You can also scan in 48-bit color and then use only the green channel (or whichever channel looks best to you.)
That's the best advice. The green channel on the V700 has the least noise and best sharpness.
it is, and it can be good advice if you can't for some reason do 16 bit grey scale
I'm sure you'll find that the greyscale scan is the green channel.
Now if you are scanning a large neg with a high DPI a colour scan then you may take quite a memory hit to do this (say a sheet of 4x5 at 2400dpi), then there will be the time taken to then split channels and drop the red and blue.
but aside from that ...
Greyscale isn't the green channel....I've compared.
ok ... interesting.Pellicle, my comparisons are on the V700. ...
Were you disagreeing?
Hi David
ok ... interesting.
nope, I don't have access to a V700, so the last thing I'm about to do is tell someone who has one about it when I don't have one.
I'm sort of interested in upgrading to the V700 but I'm unsure if its a step above the 4990 ... I don't find the 4990 to be any "great shakes" over the 4870 so if the V700 was only going to be that then I probably wouldn't bother.
Sandy has mentioned that one has to scan at the highest res to get the "better optic" to engage, which is annoying for me as I don't want to have to scan 4x5 at 7200dpi (then back sample) just to get at the higher optic and an effective ~3000dpi image anyway ... the memory requirement is horrific.
There have been some other things I've learned about the 700 however which do make it attractive.
May I ask how you checked if was or was not the green channel?
>>one has to scan at the highest res to get the "better optic" to engage, which is annoying for me as I don't want to have to scan 4x5 at 7200dpi<<
You switch between the optics via the software settings. "Film with film holder" enables the "better" lens, "Film with film area guide" uses the lens that focuses at the scanner glass but also has a wider field of view.

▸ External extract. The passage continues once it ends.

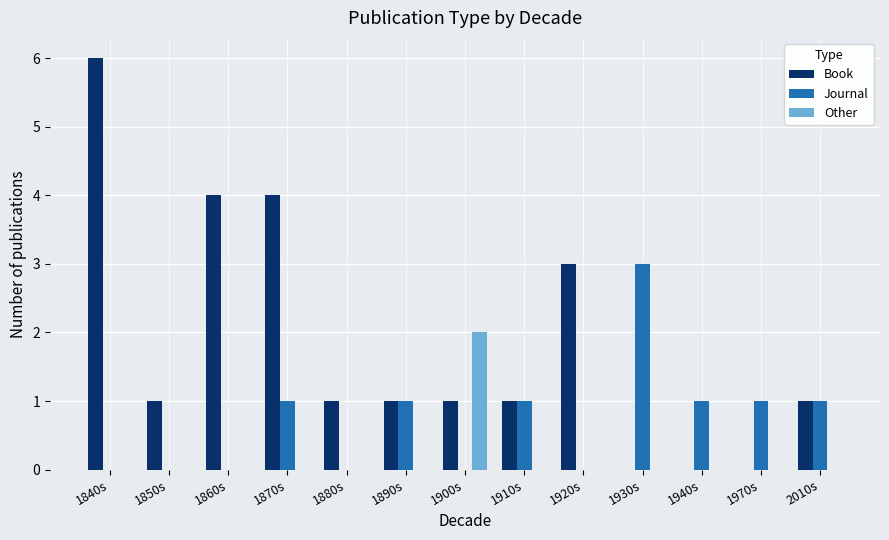

What are all the series names shown in the legend?

Book, Journal, Other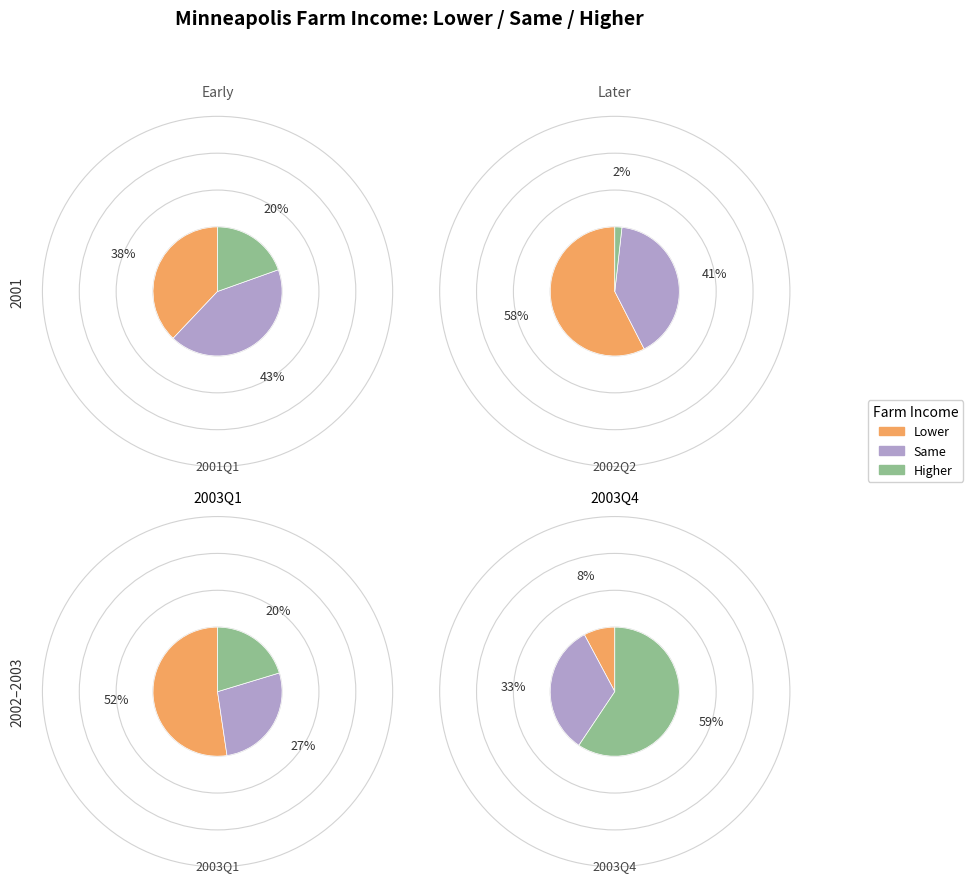

Is it true that 2001Q2 is 1% of the pie?

False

in all cases it seems from your posts that you are so analytic or strict about any technology and you don't go with anything without you are so sure it is worthy, i agree but to limits,
Hi
perhaps I too feel the same, but have a higher point of diminishing return on analysis compared to you. I'm an impulse buyer on other things (cheap 35mm lenses for my G1 and power tools for my house renovations being some). I don't think I've invested much time in this process (analysis of the V700, but perhaps spent more in justifying / explaining / demonstrating that I have thought about it (making it seem like I do).
If you have a spare 700 dollars to toss my way I won't hesitate and will just pick up a V700 the day after it arrives.
Mean time (for me) that represents a Nikkor SW 90mm f8 lens which I would like to add to my 4x5 system. If the 700 is "a bees dick" better than my 4990 (already quite good) then its not worth it ...
Hi David
ok ... interesting.
nope, I don't have access to a V700, so the last thing I'm about to do is tell someone who has one about it when I don't have one.
I'm sort of interested in upgrading to the V700 but I'm unsure if its a step above the 4990 ... I don't find the 4990 to be any "great shakes" over the 4870 so if the V700 was only going to be that then I probably wouldn't bother.
Sandy has mentioned that one has to scan at the highest res to get the "better optic" to engage, which is annoying for me as I don't want to have to scan 4x5 at 7200dpi (then back sample) just to get at the higher optic and an effective ~3000dpi image anyway ... the memory requirement is horrific.
There have been some other things I've learned about the 700 however which do make it attractive.
May I ask how you checked if was or was not the green channel?
I compared a grey scale scan to an RGB scan looking at the green channel.